A scholar of artifice at the academy, Rayne normally commanded enough authority on such projects to make her own decisions—but never when it came to Urza. The planeswalker always double-checked her work when it involved his own projects.
With a delicate care belying his great strength, Karn used a large, grooved fork to grasp the lens securely by its edge rather than the plane. He hefted it, pivoted and slid it carefully into a storage rack next to two others that had also failed to meet standards.
Rayne had already moved on to a new activity. Her private shop always held at least three different ongoing projects, not counting students’ work that she had to check over in order to gauge and track their progression. The room smelled of oiled leather and metal. Tables appeared cluttered with tools and parts; though in truth, the clutter was actually a complicated but well-ordered system of easy access sorted by probability of use. Most residents of the academy failed to grasp the concept. A few of her better students had picked up on the system. It was also the one time she believed that she’d impressed Urza Planeswalker. On his one visit after her assignment to a Legacy artifact, he had walked in and actually said, “Very nice,” in reference to the layout. He never touched one tool, but four of his assistants were sent over that day to study the shop design.

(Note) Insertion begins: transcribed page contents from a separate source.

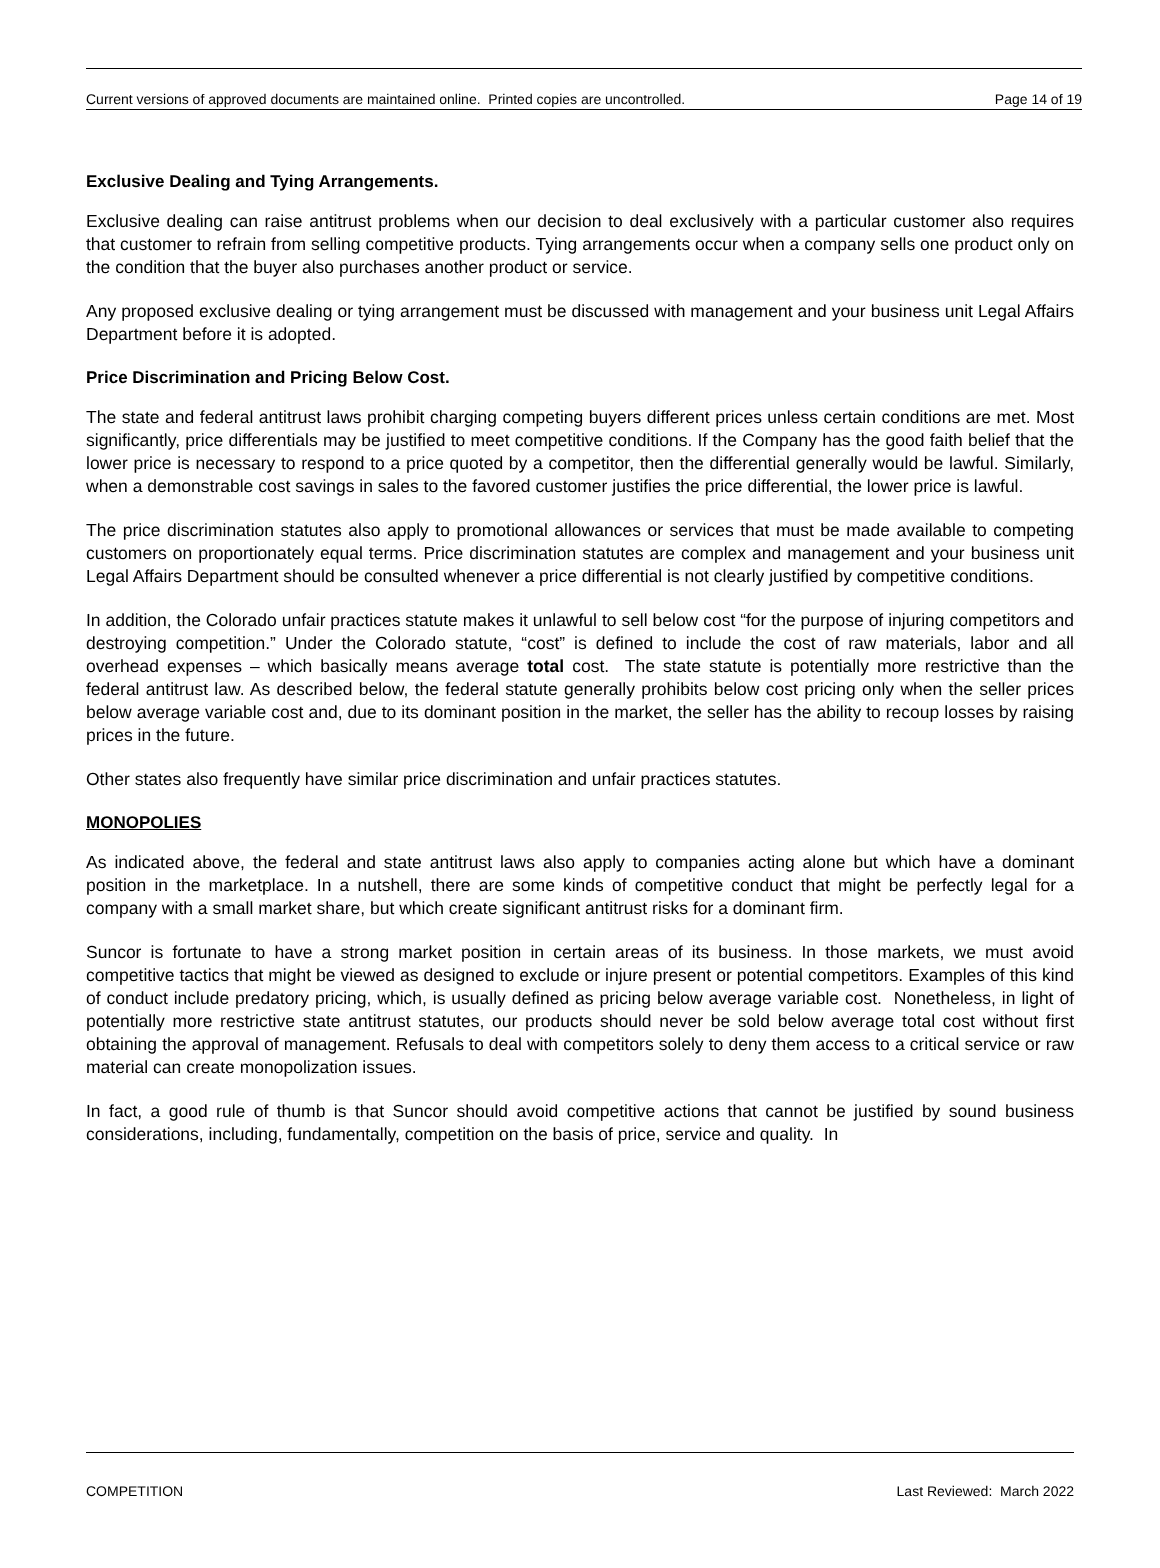Current versions of approved documents are maintained online. Printed copies are uncontrolled. Page 14 of 19
Exclusive Dealing and Tying Arrangements.
Exclusive dealing can raise antitrust problems when our decision to deal exclusively with a particular customer also requires that customer to refrain from selling competitive products. Tying arrangements occur when a company sells one product only on the condition that the buyer also purchases another product or service.
Any proposed exclusive dealing or tying arrangement must be discussed with management and your business unit Legal Affairs Department before it is adopted.
Price Discrimination and Pricing Below Cost.
The state and federal antitrust laws prohibit charging competing buyers different prices unless certain conditions are met. Most significantly, price differentials may be justified to meet competitive conditions. If the Company has the good faith belief that the lower price is necessary to respond to a price quoted by a competitor, then the differential generally would be lawful. Similarly, when a demonstrable cost savings in sales to the favored customer justifies the price differential, the lower price is lawful.
The price discrimination statutes also apply to promotional allowances or services that must be made available to competing customers on proportionately equal terms. Price discrimination statutes are complex and management and your business unit Legal Affairs Department should be consulted whenever a price differential is not clearly justified by competitive conditions.
In addition, the Colorado unfair practices statute makes it unlawful to sell below cost “for the purpose of injuring competitors and destroying competition.” Under the Colorado statute, “cost” is defined to include the cost of raw materials, labor and all overhead expenses – which basically means average total cost. The state statute is potentially more restrictive than the federal antitrust law. As described below, the federal statute generally prohibits below cost pricing only when the seller prices below average variable cost and, due to its dominant position in the market, the seller has the ability to recoup losses by raising prices in the future.
Other states also frequently have similar price discrimination and unfair practices statutes.
MONOPOLIES
As indicated above, the federal and state antitrust laws also apply to companies acting alone but which have a dominant position in the marketplace. In a nutshell, there are some kinds of competitive conduct that might be perfectly legal for a company with a small market share, but which create significant antitrust risks for a dominant firm.
Suncor is fortunate to have a strong market position in certain areas of its business. In those markets, we must avoid competitive tactics that might be viewed as designed to exclude or injure present or potential competitors. Examples of this kind of conduct include predatory pricing, which, is usually defined as pricing below average variable cost. Nonetheless, in light of potentially more restrictive state antitrust statutes, our products should never be sold below average total cost without first obtaining the approval of management. Refusals to deal with competitors solely to deny them access to a critical service or raw material can create monopolization issues.
In fact, a good rule of thumb is that Suncor should avoid competitive actions that cannot be justified by sound business considerations, including, fundamentally, competition on the basis of price, service and quality. In
COMPETITION Last Reviewed: March 2022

At a table, Rayne puzzled over a new clockwork engine built from Thran metal. The living metal kept growing, binding up joints and gears if not perfectly balanced for the expansion. She flipped the magnifying glass back into her line of sight, staring through it while working on the smooth, intricate pieces. Behind her, Karn finished moving the lens and then resumed his patient vigil
“Barrin will be late again, will he not?” She paused to correct her own Argivian. “Won’t he?”

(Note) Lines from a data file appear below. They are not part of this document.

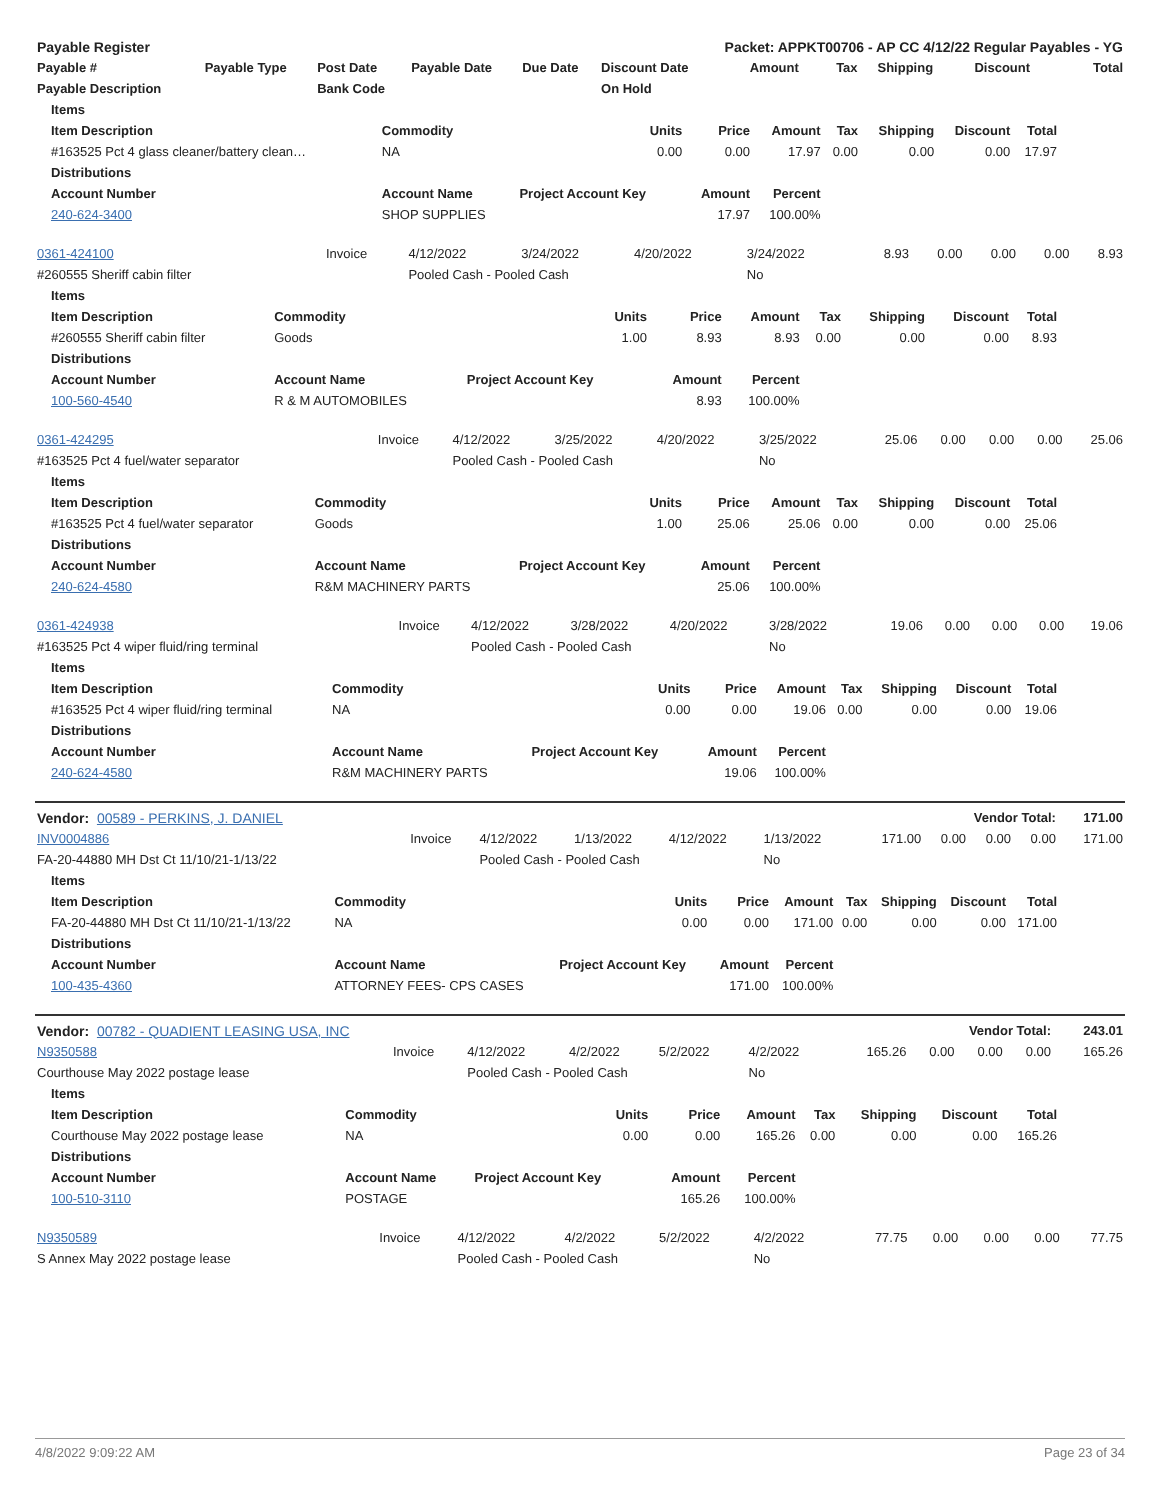| Payable Register | | | | | Packet: APPKT00706 - AP CC 4/12/22 Regular Payables - YG | | | | | |
| --- | --- | --- | --- | --- | --- | --- | --- | --- | --- | --- |
| Payable # | Payable Type | Post Date | Payable Date | Due Date | Discount Date | Amount | Tax | Shipping | Discount | Total |
| Payable Description | | Bank Code | | | On Hold | | | | | |
| Items | | | | | | | | |
| --- | --- | --- | --- | --- | --- | --- | --- | --- |
| Item Description | Commodity | Units | Price | Amount | Tax | Shipping | Discount | Total |
| #163525 Pct 4 glass cleaner/battery clean… | NA | 0.00 | 0.00 | 17.97 | 0.00 | 0.00 | 0.00 | 17.97 |
| Distributions | | | | | | | | |
| Account Number | Account Name | Project Account Key | Amount | Percent | | | | |
| 240-624-3400 | SHOP SUPPLIES | | 17.97 | 100.00% | | | | |
| 0361-424100 | Invoice | 4/12/2022 | 3/24/2022 | 4/20/2022 | 3/24/2022 | 8.93 | 0.00 | 0.00 | 0.00 | 8.93 |
| #260555 Sheriff cabin filter | | Pooled Cash - Pooled Cash | | | No | | | | | |
| Items | | | | | | | | |
| --- | --- | --- | --- | --- | --- | --- | --- | --- |
| Item Description | Commodity | Units | Price | Amount | Tax | Shipping | Discount | Total |
| #260555 Sheriff cabin filter | Goods | 1.00 | 8.93 | 8.93 | 0.00 | 0.00 | 0.00 | 8.93 |
| Distributions | | | | | | | | |
| Account Number | Account Name | Project Account Key | Amount | Percent | | | | |
| 100-560-4540 | R & M AUTOMOBILES | | 8.93 | 100.00% | | | | |
| 0361-424295 | Invoice | 4/12/2022 | 3/25/2022 | 4/20/2022 | 3/25/2022 | 25.06 | 0.00 | 0.00 | 0.00 | 25.06 |
| #163525 Pct 4 fuel/water separator | | Pooled Cash - Pooled Cash | | | No | | | | | |
| Items | | | | | | | | |
| --- | --- | --- | --- | --- | --- | --- | --- | --- |
| Item Description | Commodity | Units | Price | Amount | Tax | Shipping | Discount | Total |
| #163525 Pct 4 fuel/water separator | Goods | 1.00 | 25.06 | 25.06 | 0.00 | 0.00 | 0.00 | 25.06 |
| Distributions | | | | | | | | |
| Account Number | Account Name | Project Account Key | Amount | Percent | | | | |
| 240-624-4580 | R&M MACHINERY PARTS | | 25.06 | 100.00% | | | | |
| 0361-424938 | Invoice | 4/12/2022 | 3/28/2022 | 4/20/2022 | 3/28/2022 | 19.06 | 0.00 | 0.00 | 0.00 | 19.06 |
| #163525 Pct 4 wiper fluid/ring terminal | | Pooled Cash - Pooled Cash | | | No | | | | | |
| Items | | | | | | | | |
| --- | --- | --- | --- | --- | --- | --- | --- | --- |
| Item Description | Commodity | Units | Price | Amount | Tax | Shipping | Discount | Total |
| #163525 Pct 4 wiper fluid/ring terminal | NA | 0.00 | 0.00 | 19.06 | 0.00 | 0.00 | 0.00 | 19.06 |
| Distributions | | | | | | | | |
| Account Number | Account Name | Project Account Key | Amount | Percent | | | | |
| 240-624-4580 | R&M MACHINERY PARTS | | 19.06 | 100.00% | | | | |
| Vendor: 00589 - PERKINS, J. DANIEL | | | | | | Vendor Total: | | | | 171.00 |
| INV0004886 | Invoice | 4/12/2022 | 1/13/2022 | 4/12/2022 | 1/13/2022 | 171.00 | 0.00 | 0.00 | 0.00 | 171.00 |
| FA-20-44880 MH Dst Ct 11/10/21-1/13/22 | | Pooled Cash - Pooled Cash | | | No | | | | | |
| Items | | | | | | | | |
| --- | --- | --- | --- | --- | --- | --- | --- | --- |
| Item Description | Commodity | Units | Price | Amount | Tax | Shipping | Discount | Total |
| FA-20-44880 MH Dst Ct 11/10/21-1/13/22 | NA | 0.00 | 0.00 | 171.00 | 0.00 | 0.00 | 0.00 | 171.00 |
| Distributions | | | | | | | | |
| Account Number | Account Name | Project Account Key | Amount | Percent | | | | |
| 100-435-4360 | ATTORNEY FEES- CPS CASES | | 171.00 | 100.00% | | | | |
| Vendor: 00782 - QUADIENT LEASING USA, INC | | | | | | Vendor Total: | | | | 243.01 |
| N9350588 | Invoice | 4/12/2022 | 4/2/2022 | 5/2/2022 | 4/2/2022 | 165.26 | 0.00 | 0.00 | 0.00 | 165.26 |
| Courthouse May 2022 postage lease | | Pooled Cash - Pooled Cash | | | No | | | | | |
| Items | | | | | | | | |
| --- | --- | --- | --- | --- | --- | --- | --- | --- |
| Item Description | Commodity | Units | Price | Amount | Tax | Shipping | Discount | Total |
| Courthouse May 2022 postage lease | NA | 0.00 | 0.00 | 165.26 | 0.00 | 0.00 | 0.00 | 165.26 |
| Distributions | | | | | | | | |
| Account Number | Account Name | Project Account Key | Amount | Percent | | | | |
| 100-510-3110 | POSTAGE | | 165.26 | 100.00% | | | | |
| N9350589 | Invoice | 4/12/2022 | 4/2/2022 | 5/2/2022 | 4/2/2022 | 77.75 | 0.00 | 0.00 | 0.00 | 77.75 |
| S Annex May 2022 postage lease | | Pooled Cash - Pooled Cash | | | No | | | | | |
4/8/2022 9:09:22 AM Page 23 of 34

“I do not know, Mistress Rayne.” Rayne stopped working and glanced back at the silver man. With a slight hitch to his shoulders, surely a learned trait, Karn elaborated. “He did not communicate such to me, but he did seem very involved in studying Gatha’s recent accomplishments.”
Gatha was one of Barrin’s best pupils. “
But as much a curse, that one,” she said aloud, a touch of dry humor to her voice. First there was Teferi and Jhoira, and now Gatha. “Why do the brightest ones always bring with them so much trouble?” She glanced back to Karn. “What did he do this time?”

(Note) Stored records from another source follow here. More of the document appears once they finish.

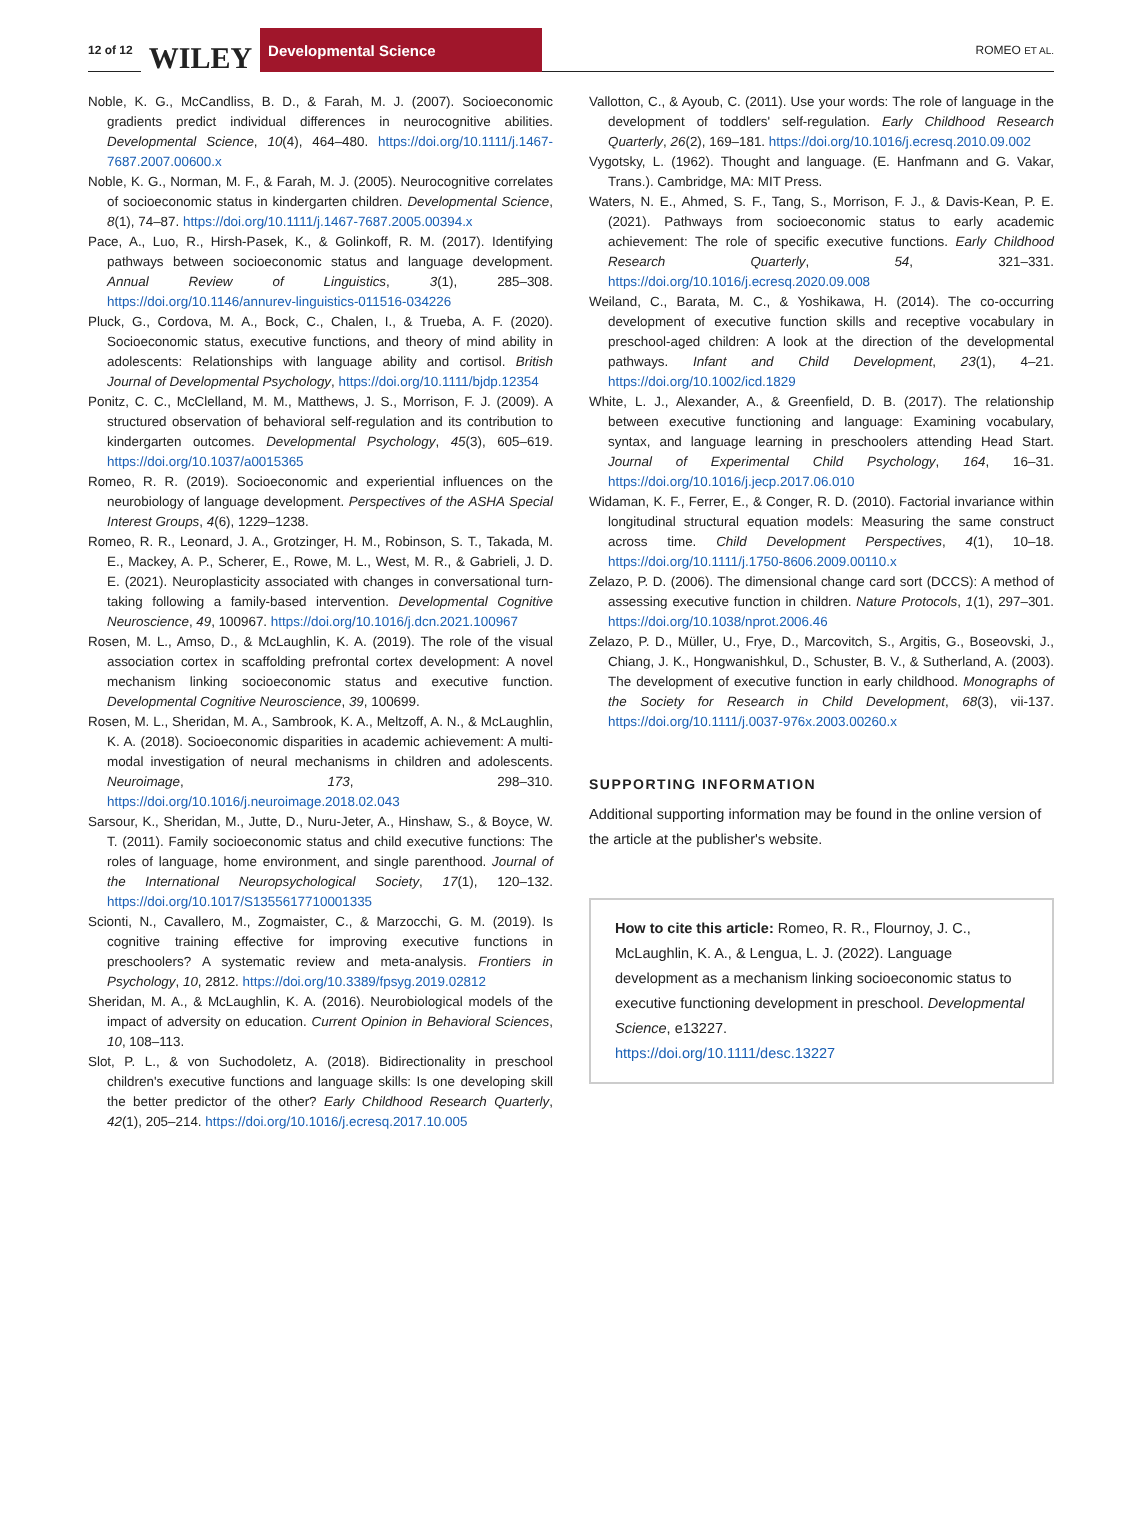12 of 12 WILEY Developmental Science ROMEO ET AL.
Noble, K. G., McCandliss, B. D., & Farah, M. J. (2007). Socioeconomic gradients predict individual differences in neurocognitive abilities. Developmental Science, 10(4), 464–480. https://doi.org/10.1111/j.1467-7687.2007.00600.x
Noble, K. G., Norman, M. F., & Farah, M. J. (2005). Neurocognitive correlates of socioeconomic status in kindergarten children. Developmental Science, 8(1), 74–87. https://doi.org/10.1111/j.1467-7687.2005.00394.x
Pace, A., Luo, R., Hirsh-Pasek, K., & Golinkoff, R. M. (2017). Identifying pathways between socioeconomic status and language development. Annual Review of Linguistics, 3(1), 285–308. https://doi.org/10.1146/annurev-linguistics-011516-034226
Pluck, G., Cordova, M. A., Bock, C., Chalen, I., & Trueba, A. F. (2020). Socioeconomic status, executive functions, and theory of mind ability in adolescents: Relationships with language ability and cortisol. British Journal of Developmental Psychology, https://doi.org/10.1111/bjdp.12354
Ponitz, C. C., McClelland, M. M., Matthews, J. S., Morrison, F. J. (2009). A structured observation of behavioral self-regulation and its contribution to kindergarten outcomes. Developmental Psychology, 45(3), 605–619. https://doi.org/10.1037/a0015365
Romeo, R. R. (2019). Socioeconomic and experiential influences on the neurobiology of language development. Perspectives of the ASHA Special Interest Groups, 4(6), 1229–1238.
Romeo, R. R., Leonard, J. A., Grotzinger, H. M., Robinson, S. T., Takada, M. E., Mackey, A. P., Scherer, E., Rowe, M. L., West, M. R., & Gabrieli, J. D. E. (2021). Neuroplasticity associated with changes in conversational turn-taking following a family-based intervention. Developmental Cognitive Neuroscience, 49, 100967. https://doi.org/10.1016/j.dcn.2021.100967
Rosen, M. L., Amso, D., & McLaughlin, K. A. (2019). The role of the visual association cortex in scaffolding prefrontal cortex development: A novel mechanism linking socioeconomic status and executive function. Developmental Cognitive Neuroscience, 39, 100699.
Rosen, M. L., Sheridan, M. A., Sambrook, K. A., Meltzoff, A. N., & McLaughlin, K. A. (2018). Socioeconomic disparities in academic achievement: A multi-modal investigation of neural mechanisms in children and adolescents. Neuroimage, 173, 298–310. https://doi.org/10.1016/j.neuroimage.2018.02.043
Sarsour, K., Sheridan, M., Jutte, D., Nuru-Jeter, A., Hinshaw, S., & Boyce, W. T. (2011). Family socioeconomic status and child executive functions: The roles of language, home environment, and single parenthood. Journal of the International Neuropsychological Society, 17(1), 120–132. https://doi.org/10.1017/S1355617710001335
Scionti, N., Cavallero, M., Zogmaister, C., & Marzocchi, G. M. (2019). Is cognitive training effective for improving executive functions in preschoolers? A systematic review and meta-analysis. Frontiers in Psychology, 10, 2812. https://doi.org/10.3389/fpsyg.2019.02812
Sheridan, M. A., & McLaughlin, K. A. (2016). Neurobiological models of the impact of adversity on education. Current Opinion in Behavioral Sciences, 10, 108–113.
Slot, P. L., & von Suchodoletz, A. (2018). Bidirectionality in preschool children's executive functions and language skills: Is one developing skill the better predictor of the other? Early Childhood Research Quarterly, 42(1), 205–214. https://doi.org/10.1016/j.ecresq.2017.10.005
Vallotton, C., & Ayoub, C. (2011). Use your words: The role of language in the development of toddlers' self-regulation. Early Childhood Research Quarterly, 26(2), 169–181. https://doi.org/10.1016/j.ecresq.2010.09.002
Vygotsky, L. (1962). Thought and language. (E. Hanfmann and G. Vakar, Trans.). Cambridge, MA: MIT Press.
Waters, N. E., Ahmed, S. F., Tang, S., Morrison, F. J., & Davis-Kean, P. E. (2021). Pathways from socioeconomic status to early academic achievement: The role of specific executive functions. Early Childhood Research Quarterly, 54, 321–331. https://doi.org/10.1016/j.ecresq.2020.09.008
Weiland, C., Barata, M. C., & Yoshikawa, H. (2014). The co-occurring development of executive function skills and receptive vocabulary in preschool-aged children: A look at the direction of the developmental pathways. Infant and Child Development, 23(1), 4–21. https://doi.org/10.1002/icd.1829
White, L. J., Alexander, A., & Greenfield, D. B. (2017). The relationship between executive functioning and language: Examining vocabulary, syntax, and language learning in preschoolers attending Head Start. Journal of Experimental Child Psychology, 164, 16–31. https://doi.org/10.1016/j.jecp.2017.06.010
Widaman, K. F., Ferrer, E., & Conger, R. D. (2010). Factorial invariance within longitudinal structural equation models: Measuring the same construct across time. Child Development Perspectives, 4(1), 10–18. https://doi.org/10.1111/j.1750-8606.2009.00110.x
Zelazo, P. D. (2006). The dimensional change card sort (DCCS): A method of assessing executive function in children. Nature Protocols, 1(1), 297–301. https://doi.org/10.1038/nprot.2006.46
Zelazo, P. D., Müller, U., Frye, D., Marcovitch, S., Argitis, G., Boseovski, J., Chiang, J. K., Hongwanishkul, D., Schuster, B. V., & Sutherland, A. (2003). The development of executive function in early childhood. Monographs of the Society for Research in Child Development, 68(3), vii-137. https://doi.org/10.1111/j.0037-976x.2003.00260.x
SUPPORTING INFORMATION
Additional supporting information may be found in the online version of the article at the publisher's website.
How to cite this article: Romeo, R. R., Flournoy, J. C., McLaughlin, K. A., & Lengua, L. J. (2022). Language development as a mechanism linking socioeconomic status to executive functioning development in preschool. Developmental Science, e13227.
https://doi.org/10.1111/desc.13227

The golem cast his gaze away. “There was an incident at the labs, something to do with enhancing certain traits among the Metathran. Gatha experimented with the Eugenics Matrix without the permission of Urza or Barrin. The facts bore him out, but the result was,” the golem paused, “messy.”
Rayne shook her head, as much over the trouble surrounding Gatha’s lack of caution as the problem the engine presented her. Everything rests on the details, she thought in relation to both problems. It would help if she knew what the engine’s ultimate purpose was, but Urza had left her in the dark. Part of the Legacy, perhaps, or another refinement to the Metathran labs. Rayne felt frustrated working like this. It would be more frustrating, she imagined, to be saddled with Barrin’s problems.
“Bring me a stool please, Karn. It will be another late night.”
Conversation waned as she worked further into the delicate engine. What more was there to say? They both knew Urza to be a hard taskmaster at times. Barrin followed because he believed in Urza, in the ‘walker’s vision for defending Dominaria. Rayne’s vision was more limited to her own work, the creation and maintenance of artifice. In matters of greater scale, she trusted Barrin’s judgment. If the master mage thought his presence elsewhere important enough to remain away, then she could do no less than keep working as well.